Kretzschmar went on to say that in using simplistic “basic asset correlations” to calculate their economic capital, UK banks had failed to account of the inter-dependence between asset classes and risk factors, and therefore capital, that occurs at times of stress.
He believes the Turner review is flawed since its fails to address such weaknesses. “Guidance as to risk integration at the institutional level is still completely lacking. To us it is a surprising oversight.”
Alexander McNeil, professor of quantitative risk management at Heriot Watt University who wrote one of the seminal textbooks on financial risk (Quantitative Risk Management: Concepts, Techniques, Tools), said the reason that European banks entered the credit crisis seriously under-capitalised was precisely because they lacked an integrated or “economic capital” approach to assessing the risks to which they are exposed.

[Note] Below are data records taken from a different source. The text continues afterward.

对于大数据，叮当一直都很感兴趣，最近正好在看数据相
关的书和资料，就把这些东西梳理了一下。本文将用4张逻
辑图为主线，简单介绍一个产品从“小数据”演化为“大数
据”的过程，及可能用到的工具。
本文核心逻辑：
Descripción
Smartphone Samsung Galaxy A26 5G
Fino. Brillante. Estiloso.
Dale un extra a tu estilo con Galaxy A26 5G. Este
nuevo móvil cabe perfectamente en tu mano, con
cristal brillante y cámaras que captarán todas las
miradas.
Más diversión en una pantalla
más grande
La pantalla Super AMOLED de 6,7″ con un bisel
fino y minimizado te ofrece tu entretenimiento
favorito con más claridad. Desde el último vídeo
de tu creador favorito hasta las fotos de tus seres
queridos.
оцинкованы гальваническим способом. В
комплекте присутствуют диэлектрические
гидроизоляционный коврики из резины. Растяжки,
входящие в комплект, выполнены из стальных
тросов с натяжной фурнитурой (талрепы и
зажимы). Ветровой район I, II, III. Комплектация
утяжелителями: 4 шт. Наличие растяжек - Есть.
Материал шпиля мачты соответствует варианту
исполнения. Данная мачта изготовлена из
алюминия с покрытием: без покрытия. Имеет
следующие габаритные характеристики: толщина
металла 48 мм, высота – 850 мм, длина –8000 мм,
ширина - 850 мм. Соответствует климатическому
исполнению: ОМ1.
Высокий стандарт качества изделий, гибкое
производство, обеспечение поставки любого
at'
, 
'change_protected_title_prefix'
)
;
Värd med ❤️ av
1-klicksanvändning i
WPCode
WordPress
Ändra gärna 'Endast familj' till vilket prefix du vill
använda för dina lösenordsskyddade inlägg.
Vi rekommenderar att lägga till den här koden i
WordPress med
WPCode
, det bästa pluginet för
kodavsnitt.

He said that the old-fashioned “silo” approach - in which financial risks are computed in silos for different parts of a very large enterprise and then added together in a simplistic way - is “fundamentally flawed”.
“What an institution really ought to have is a model that explains the sources of dependence and tells an economic narrative about what could happen also as a tool for stress-testing in the future.”
McNeil also said that, if a bank the size of RBS lacked a fully integrated understanding of the risks to which it is exposed, it would inevitably encounter “problems”.
“To an extent these organisations were rather opaque and there were risk concentrations that they may well have been unaware of.”
Kretzschmar believes that banks’ failure to use integrated risk modelling becomes even more dangerous when they are exposed to multiple economies, as RBS was. “When you’re global and you’re exposed to multiple asset classes, there’s a heightened need for integrated risk-modelling.”
The Turner Review seeks to blame the near systemic meltdown on the use by banks and other institutions of complex mathematical formulae to calculate their risk . A key passage read: “Mathematical sophistication ended up not containing risk, but providing false assurance that other indicators of increasing risk could be safely ignored.”
However McNeil disputes this, arguing that mathematics is part of the solution, not part of the problem. He said: “Quantitative modelling can be done better and integration is probably the most important part.”
He says that to blame the crisis on mathematical geniuses who had little understanding of economics – so-called “quants” who put together ‘black box’ valuation tools and complex derivative products – is a form of “scapegoating”.
“To blame the rocket scientists and the people who brought in the fancy maths is a little bit simplistic. You can’t wish it away.
“It’s a bit simplistic. You cannot wish the mathematics out of modern finance. What you have to do is raise the skills throughout financial organisations and communicate a better understanding of risks – and indeed mathematical modeling of risk - to people at a higher levels.”
Kretzschmar said: “Mathematical risk models provide a framework for understanding the risks of a wide range of asset classes.”
Both McNeill and Kretzschmar are advisers to the Edinburgh-headquartered global risk management consultancy Barrie & Hibbert, in whose offices we met. Both universities are launching new Mscs in finance and risk this October. The two academics have ambitions to create an inter-disciplinary centre of excellence for finance and risk in Scotland.
Turner’s recommendations represent the first systematic and detailed attempt by a regulator to tackle the whole field of regulatory reform. His review of banking regulation was commissioned by the Treasury in November 2008.